The traditional way of explaining poor human performance at tasks involving recursion while still retaining the symbol-processing account – namely, positing processing constraints that supposedly mimic human working memory limitations – seems ad hoc and incapable of explaining the richness of experimental data. While the network simulations run by Christiansen and Chater have their own share of problems, I believe that such a quasi-recursive account ultimately provides a better explanation of how people actually handle embedded grammatical structures.
Daniel Fairchild
In general, I found the parallels between the performance of SRNs and humans that the article described to be pretty compelling. In particular, the evidence that it was the general structure of the SRN, rather than the architecture of a specific network, that produced that performance was cool.
One problem: on page 191-192, they seem to be making predictions about human performance on embedded if-then constructions based solely on the nature of the constructions (and they seem to call this empirical, too). This doesn't seem like proper science to me.

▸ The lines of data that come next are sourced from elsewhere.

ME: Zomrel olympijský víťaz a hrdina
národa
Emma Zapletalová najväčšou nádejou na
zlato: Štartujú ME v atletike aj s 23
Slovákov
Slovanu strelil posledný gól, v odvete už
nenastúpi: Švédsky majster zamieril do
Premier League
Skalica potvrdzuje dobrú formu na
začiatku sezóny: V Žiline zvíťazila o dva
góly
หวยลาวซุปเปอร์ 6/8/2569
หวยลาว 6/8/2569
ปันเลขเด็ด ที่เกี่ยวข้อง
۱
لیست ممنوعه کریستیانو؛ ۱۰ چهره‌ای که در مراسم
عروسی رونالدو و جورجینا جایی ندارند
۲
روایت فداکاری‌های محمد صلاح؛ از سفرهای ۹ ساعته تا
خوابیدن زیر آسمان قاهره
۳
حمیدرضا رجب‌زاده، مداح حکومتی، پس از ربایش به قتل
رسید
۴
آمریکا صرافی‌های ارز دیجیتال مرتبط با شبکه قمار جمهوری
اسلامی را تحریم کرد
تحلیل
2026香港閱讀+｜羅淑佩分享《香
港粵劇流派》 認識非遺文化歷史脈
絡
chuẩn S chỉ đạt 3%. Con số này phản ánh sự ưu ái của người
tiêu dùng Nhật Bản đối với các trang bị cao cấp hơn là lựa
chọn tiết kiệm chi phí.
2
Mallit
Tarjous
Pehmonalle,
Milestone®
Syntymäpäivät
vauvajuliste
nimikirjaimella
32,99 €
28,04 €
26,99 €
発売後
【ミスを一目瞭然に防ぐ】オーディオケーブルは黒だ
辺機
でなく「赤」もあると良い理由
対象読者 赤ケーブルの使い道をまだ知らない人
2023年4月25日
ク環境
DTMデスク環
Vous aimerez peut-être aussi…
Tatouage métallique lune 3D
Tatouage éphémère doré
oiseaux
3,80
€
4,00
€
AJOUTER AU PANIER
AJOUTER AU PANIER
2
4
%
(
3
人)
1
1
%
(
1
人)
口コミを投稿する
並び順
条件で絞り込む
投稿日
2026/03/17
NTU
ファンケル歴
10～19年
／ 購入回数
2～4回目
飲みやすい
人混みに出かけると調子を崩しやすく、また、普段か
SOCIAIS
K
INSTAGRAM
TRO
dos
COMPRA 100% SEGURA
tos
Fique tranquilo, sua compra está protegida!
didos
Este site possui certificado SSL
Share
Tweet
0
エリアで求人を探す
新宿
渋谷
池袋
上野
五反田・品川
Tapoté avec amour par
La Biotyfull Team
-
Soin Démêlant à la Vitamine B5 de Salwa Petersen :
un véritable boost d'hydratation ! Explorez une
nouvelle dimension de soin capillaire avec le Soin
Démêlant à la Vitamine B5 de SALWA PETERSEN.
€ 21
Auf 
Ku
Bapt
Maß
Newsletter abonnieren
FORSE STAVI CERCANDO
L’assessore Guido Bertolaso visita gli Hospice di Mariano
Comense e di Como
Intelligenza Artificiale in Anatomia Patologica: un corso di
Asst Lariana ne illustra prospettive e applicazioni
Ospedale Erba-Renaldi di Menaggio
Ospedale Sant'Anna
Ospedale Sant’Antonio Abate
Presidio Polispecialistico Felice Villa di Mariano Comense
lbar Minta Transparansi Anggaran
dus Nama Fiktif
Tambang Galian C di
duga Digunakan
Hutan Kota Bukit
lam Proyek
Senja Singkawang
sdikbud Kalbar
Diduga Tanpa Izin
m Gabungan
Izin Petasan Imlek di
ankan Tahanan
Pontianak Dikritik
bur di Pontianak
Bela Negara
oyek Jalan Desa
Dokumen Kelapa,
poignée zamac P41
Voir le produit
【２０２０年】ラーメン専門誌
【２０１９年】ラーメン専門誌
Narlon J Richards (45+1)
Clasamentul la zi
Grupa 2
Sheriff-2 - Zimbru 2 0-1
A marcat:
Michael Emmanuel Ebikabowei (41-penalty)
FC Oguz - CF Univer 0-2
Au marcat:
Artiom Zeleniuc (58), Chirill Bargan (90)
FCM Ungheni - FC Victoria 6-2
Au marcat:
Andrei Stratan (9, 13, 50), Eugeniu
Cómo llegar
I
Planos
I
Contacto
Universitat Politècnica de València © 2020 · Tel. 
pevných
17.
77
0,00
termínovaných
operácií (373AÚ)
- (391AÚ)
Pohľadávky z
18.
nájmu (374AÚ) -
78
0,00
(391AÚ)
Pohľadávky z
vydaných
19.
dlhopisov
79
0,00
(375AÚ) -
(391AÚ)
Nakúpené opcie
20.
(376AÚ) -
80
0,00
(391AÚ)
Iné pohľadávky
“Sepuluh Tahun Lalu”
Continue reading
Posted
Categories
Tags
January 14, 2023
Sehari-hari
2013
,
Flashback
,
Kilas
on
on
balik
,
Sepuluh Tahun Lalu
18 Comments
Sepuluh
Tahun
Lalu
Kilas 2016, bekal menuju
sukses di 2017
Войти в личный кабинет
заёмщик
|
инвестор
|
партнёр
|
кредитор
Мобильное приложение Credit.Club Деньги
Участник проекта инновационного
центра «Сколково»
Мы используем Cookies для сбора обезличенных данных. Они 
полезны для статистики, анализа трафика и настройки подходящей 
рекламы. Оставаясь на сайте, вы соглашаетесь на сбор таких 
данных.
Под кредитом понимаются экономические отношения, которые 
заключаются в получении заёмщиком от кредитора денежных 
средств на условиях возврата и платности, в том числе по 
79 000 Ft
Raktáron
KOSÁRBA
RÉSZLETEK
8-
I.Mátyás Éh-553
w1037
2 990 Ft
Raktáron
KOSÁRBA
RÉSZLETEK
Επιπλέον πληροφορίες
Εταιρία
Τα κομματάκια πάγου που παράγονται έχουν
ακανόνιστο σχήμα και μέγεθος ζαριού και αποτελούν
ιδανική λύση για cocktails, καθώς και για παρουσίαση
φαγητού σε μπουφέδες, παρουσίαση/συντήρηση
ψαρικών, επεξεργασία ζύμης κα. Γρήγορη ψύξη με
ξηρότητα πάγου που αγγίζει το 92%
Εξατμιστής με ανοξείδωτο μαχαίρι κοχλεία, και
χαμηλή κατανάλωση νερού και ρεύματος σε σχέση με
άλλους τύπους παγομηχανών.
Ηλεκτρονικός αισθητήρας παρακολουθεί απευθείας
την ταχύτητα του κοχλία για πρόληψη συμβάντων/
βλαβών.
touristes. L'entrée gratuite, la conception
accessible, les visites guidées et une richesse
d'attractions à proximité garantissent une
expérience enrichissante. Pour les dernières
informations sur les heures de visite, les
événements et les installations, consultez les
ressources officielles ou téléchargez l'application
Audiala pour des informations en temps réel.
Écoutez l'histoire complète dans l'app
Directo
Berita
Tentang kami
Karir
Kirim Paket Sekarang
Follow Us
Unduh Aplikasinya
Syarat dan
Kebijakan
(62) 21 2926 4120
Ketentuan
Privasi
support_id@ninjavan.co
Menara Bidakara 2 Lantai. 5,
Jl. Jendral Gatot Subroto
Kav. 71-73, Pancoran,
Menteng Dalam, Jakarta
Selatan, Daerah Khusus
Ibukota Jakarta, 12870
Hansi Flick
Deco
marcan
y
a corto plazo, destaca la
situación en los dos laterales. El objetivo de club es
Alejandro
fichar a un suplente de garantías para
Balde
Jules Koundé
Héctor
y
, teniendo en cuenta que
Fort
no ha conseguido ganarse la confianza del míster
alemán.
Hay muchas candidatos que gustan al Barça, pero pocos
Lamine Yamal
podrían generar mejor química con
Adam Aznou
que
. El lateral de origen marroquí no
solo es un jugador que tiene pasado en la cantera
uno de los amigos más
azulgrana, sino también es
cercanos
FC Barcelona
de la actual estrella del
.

I left for the weekend without my readings, so I was not able to read the one we received in class.
Allen and Seidenberg's paper was a welcome read in that it is the first model we have encountered that deals with complex syntactic phenomena. It also attempts to incorporate a limited semantic representation. These two features, in addition to the fact that it attempts to model both production and comprehension, makes its findings a lot more palatable then some of the other papers we have read. The hypothesis that syntax may be acquired through statistical means is more believable when the training sequences represent advanced structures as opposed to Tarzan speak.
But, this paper lacked some specification that I would have liked. What was there input representation like? The paper seemed to indicate that the types were represented orthogonally, but I'm not sure. Also, what about how functional words were represented made them more susceptible to error in processing in impaired networks. Since the semantic representations of functional words are not immediately obvious, a more explicit representation would have been nice.
Mostly, though, this approach appears to be a step up from Elman's approach, which is interesting to me because my midterm group tried to replicate and extend Elman's model. Thus, I am interested in testing this model's capabilities directly, though I think that it is too complicated to handle before the end of the semester though.